***** Provided records *****

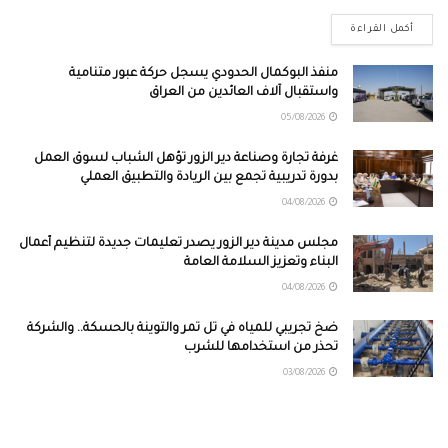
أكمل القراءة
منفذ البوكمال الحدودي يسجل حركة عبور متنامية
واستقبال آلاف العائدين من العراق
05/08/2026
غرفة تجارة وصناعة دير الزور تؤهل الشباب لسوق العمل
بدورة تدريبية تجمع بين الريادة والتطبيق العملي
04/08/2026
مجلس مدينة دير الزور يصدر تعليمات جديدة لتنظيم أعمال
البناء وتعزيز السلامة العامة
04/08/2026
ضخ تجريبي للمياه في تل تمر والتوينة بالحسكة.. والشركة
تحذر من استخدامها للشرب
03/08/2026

*****
***** Provided records *****

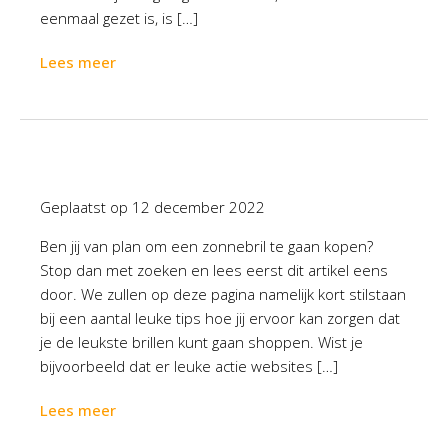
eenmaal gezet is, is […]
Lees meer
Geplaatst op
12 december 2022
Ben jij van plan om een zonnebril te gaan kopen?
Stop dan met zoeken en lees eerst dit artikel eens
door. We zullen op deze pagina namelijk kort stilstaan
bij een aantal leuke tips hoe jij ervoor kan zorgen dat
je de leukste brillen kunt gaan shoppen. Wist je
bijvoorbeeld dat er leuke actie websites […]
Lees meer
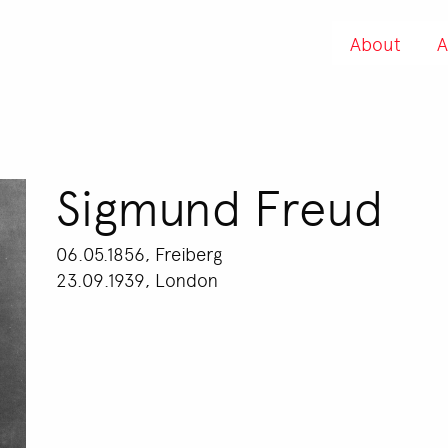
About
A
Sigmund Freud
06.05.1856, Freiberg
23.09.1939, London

*****
***** Provided records *****

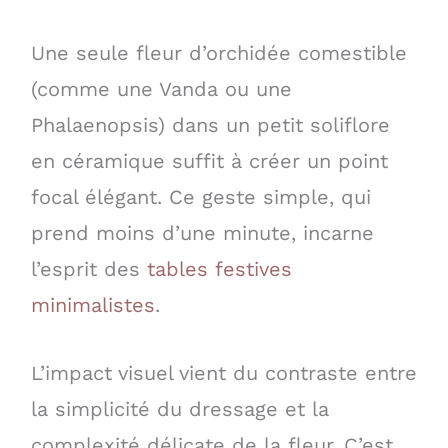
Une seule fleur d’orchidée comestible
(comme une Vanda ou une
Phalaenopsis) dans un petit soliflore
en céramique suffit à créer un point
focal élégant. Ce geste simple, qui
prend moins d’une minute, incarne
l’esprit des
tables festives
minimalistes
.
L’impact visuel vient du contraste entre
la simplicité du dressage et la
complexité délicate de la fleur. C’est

*****

- [Directions] Of the entries above, repeat exactly the lines from the line with "Phalaenopsis) dans un petit soliflore" through the line with "complexité délicate de la fleur. C’est", both of them included.

- [Response area]
Phalaenopsis) dans un petit soliflore
en céramique suffit à créer un point
focal élégant. Ce geste simple, qui
prend moins d’une minute, incarne
l’esprit des
tables festives
minimalistes
.
L’impact visuel vient du contraste entre
la simplicité du dressage et la
complexité délicate de la fleur. C’est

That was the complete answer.